Empty tokens can be matched infinitely

Open ChenNingCong opened this issue 5 years ago • 3 comments

This might not be an issue. If a token can match empty character(for example,regular expression r"a*", then runlexer will match this token over and over again, push infinite tokens into the array and finally crash the computer. It would be helpful to document this behavior, or provide some test functions to ensure that every token contains no empty input(this is doable for regular language), or provide a optional arguments of runlexer to limit the size of the token buffer. If so, testing the parser will be more easy.

ChenNingCong avatar Feb 14 '20 11:02 ChenNingCong

Thank you for pointing out this, and I totally agree with you.

My bandwidth will be limited for quite a few weeks, so I wonder if you could help and make a patch PR?

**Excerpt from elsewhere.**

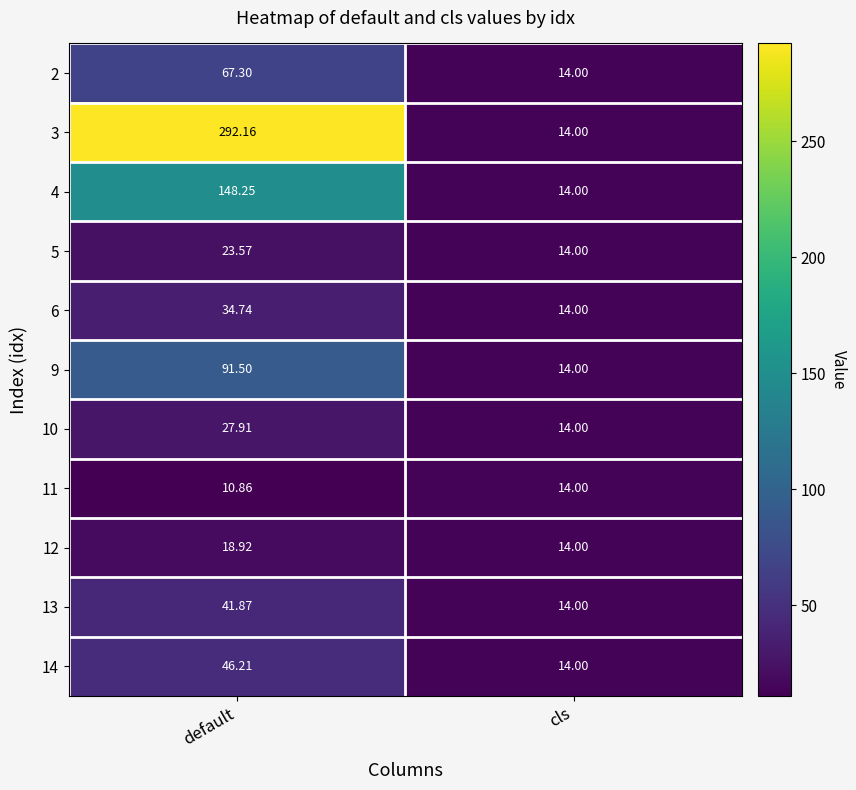

How many data points does each series have?

2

thautwarm avatar Feb 14 '20 12:02 thautwarm

Sorry for the late reply. I spend some time digging into the code base. Here are some reports: 1.Julia implements regex expression by calling perl's library. So unless we implement a regular language parser manually, we can't analyze whether a regular language contains empty string. Although this is doable, Idon't think it's worth it. 2.So it's better to check the empty string at runtime, though it might slow down the parser. We can overload the LexerSpec{String} and LexerSpec{Char} constructor to let them include an empty check . So check happens only once. For regex, we just change this code:

function mklexer(a :: LexerSpec{Regex})
    let regex = a.a
        quote
            function (chars, i)
                v = match($regex, SubString(chars, i))
                v === nothing ? nothing : v.match
            end
        end
    end
end

to:

function mklexer(a :: LexerSpec{Regex})
    let regex = a.a
        quote
            function (chars, i)
                v = match($regex, SubString(chars, i))
                if v === nothing
                    nothing 
                elseif isempty(v.match)
                    error("$regex matches an empty string, which will cause problems") 
                else
                    v.match
                end
            end
        end
    end
end

Of course, error messages are much harder to read... If you think this approach is OK, I will make a PR.

ChenNingCong avatar Feb 17 '20 10:02 ChenNingCong

Hi, I must say your concerns are very reasonable, and make sense. Just wonder if you can make the runtime checking optional, because this is a rare behaviour and IMO will slow down the lexing a lot.

thautwarm avatar Feb 17 '20 11:02 thautwarm